An dieser Stelle muss man allerdings auch sagen, dass ich hier weder Vanillas noch (Cis-)Männer über einen Kamm scheren will. Auch hier gibt es durchaus solche, die in der Lage sind sich heranzutasten und achtsamen, liebevollen Umgang mit aufregendem Sex zu kombinieren.
Ein gutes Vorbild statt Schubladendenken
Was ich damit sagen will ist: Es gibt vielleicht gar keine klassischen Vanillas mehr. Und das ist einerseits wundervoll, denn es zeigt dass andersartige Neigungen mehr an Akzeptanz und sogar Faszination gewinnen. Andererseits jedoch können BDSM-Neigungen ohne BDSM-Wissen schnell nach hinten losgehen. Deswegen sollten Kink-Interessierte sich von uns nicht nur abgucken, wie man einen Flogger benutzt oder was es für schöne dirty Schimpfwörter gibt.
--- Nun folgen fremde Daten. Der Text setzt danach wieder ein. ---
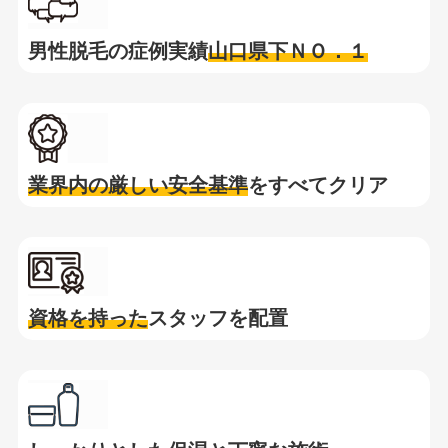
男性脱毛の症例実績
山口県下ＮＯ．１
業界内の厳しい安全基準
をすべてクリア
資格を持った
スタッフを配置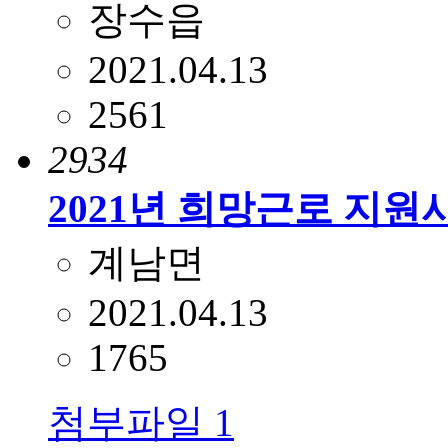
장수읍
2021.04.13
2561
2934
2021년 희망근로 지원
계남면
2021.04.13
1765
첨부파일
1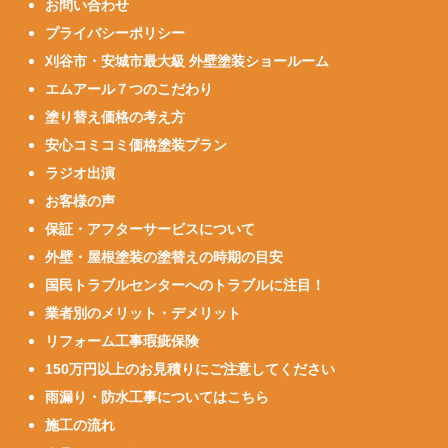
お問い合わせ
プライバシーポリシー
刈谷市・安城市最大級 外壁塗装ショールーム
エムアール７つのこだわり
塗り替え価格の考え方
安心コミコミ価格塗装プラン
ラジオ出演
お客様の声
保証・アフターサービスについて
外壁・屋根塗装の塗替えの時期の目安
国民トラブルセンターへのトラブルに注目！
業者別のメリット・デメリット
リフォーム工事瑕疵保険
150万円以上のお見積りにご注意してください
雨漏り・防水工事についてはこちら
施工の流れ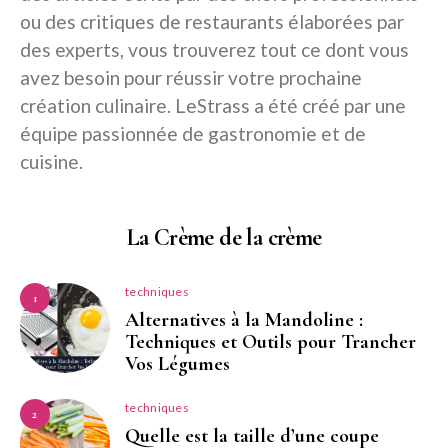
ou des critiques de restaurants élaborées par
des experts, vous trouverez tout ce dont vous
avez besoin pour réussir votre prochaine
création culinaire. LeStrass a été créé par une
équipe passionnée de gastronomie et de
cuisine.
La Crème de la crème
techniques
1
Alternatives à la Mandoline :
Techniques et Outils pour Trancher
Vos Légumes
techniques
2
Quelle est la taille d’une coupe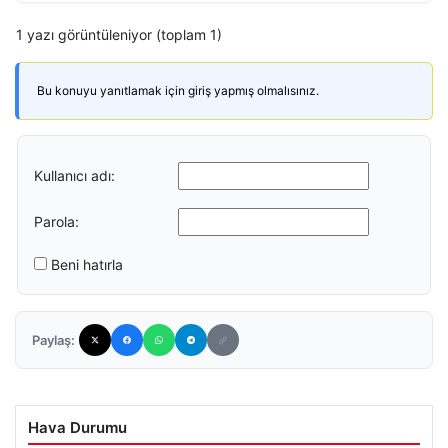
1 yazı görüntüleniyor (toplam 1)
Bu konuyu yanıtlamak için giriş yapmış olmalısınız.
Kullanıcı adı:
Parola:
Beni hatırla
Paylaş:
Hava Durumu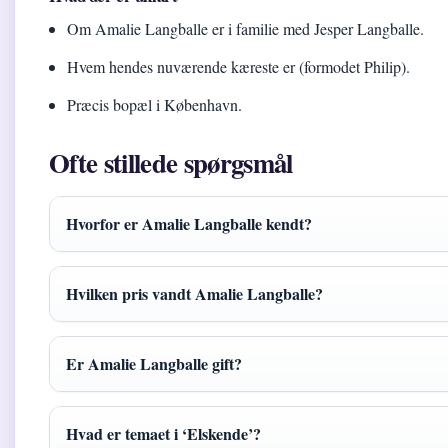
Om Amalie Langballe er i familie med Jesper Langballe.
Hvem hendes nuværende kæreste er (formodet Philip).
Præcis bopæl i København.
Ofte stillede spørgsmål
Hvorfor er Amalie Langballe kendt?
Hvilken pris vandt Amalie Langballe?
Er Amalie Langballe gift?
Hvad er temaet i ‘Elskende’?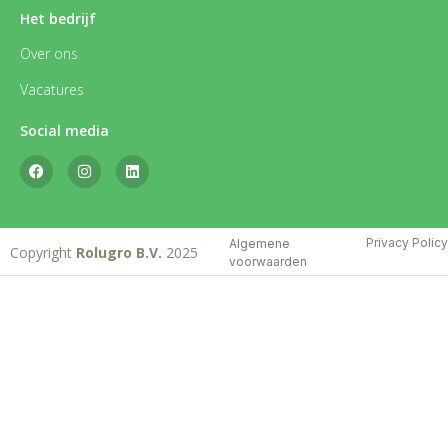
Het bedrijf
Over ons
Vacatures
Social media
Privacy Policy
Algemene
Copyright
Rolugro B.V.
2025
voorwaarden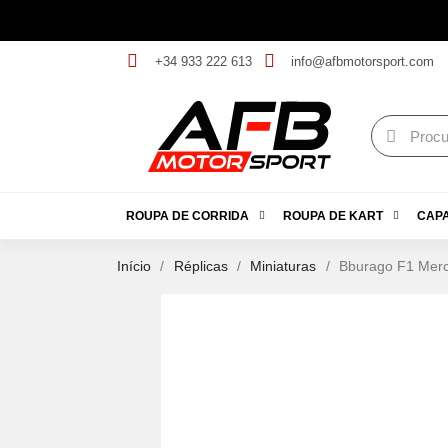
+34 933 222 613
info@afbmotorsport.com
ROUPA DE CORRIDA
ROUPA DE KART
CAP
Início
Réplicas
Miniaturas
Bburago F1 Merc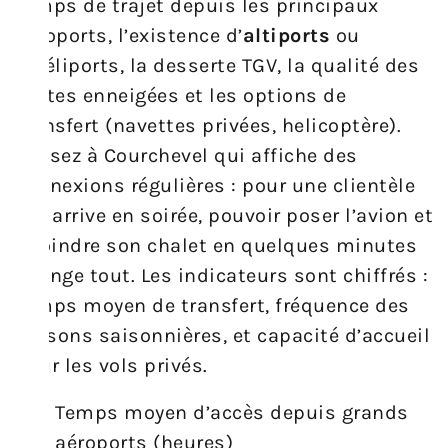
temps de trajet depuis les principaux
aéroports, l’existence d’
altiports
ou
d’héliports, la desserte TGV, la qualité des
routes enneigées et les options de
transfert (navettes privées, helicoptère).
Pensez à Courchevel qui affiche des
connexions régulières : pour une clientèle
qui arrive en soirée, pouvoir poser l’avion et
rejoindre son chalet en quelques minutes
change tout. Les indicateurs sont chiffrés :
temps moyen de transfert, fréquence des
liaisons saisonnières, et capacité d’accueil
pour les vols privés.
Temps moyen d’accès depuis grands
aéroports (heures)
Sondern auch wie man facesittet ohne jemanden fast zu ersticken, wie man bedürfnisorientiert demütigt und wie man Einvernehmlichkeit verhandelt.
Im Gegenzug dürften wir dann vermutlich versuchen, „die Anderen“ nicht mehr in der Vanilla-Schublade verrotten zu lassen, sondern diese immer mal einen Spalt breit zu öffnen. Um nachzusehen, ob es doch noch Sorten wie Himbeer-Zitrone, Malaga und Schlumpf gibt.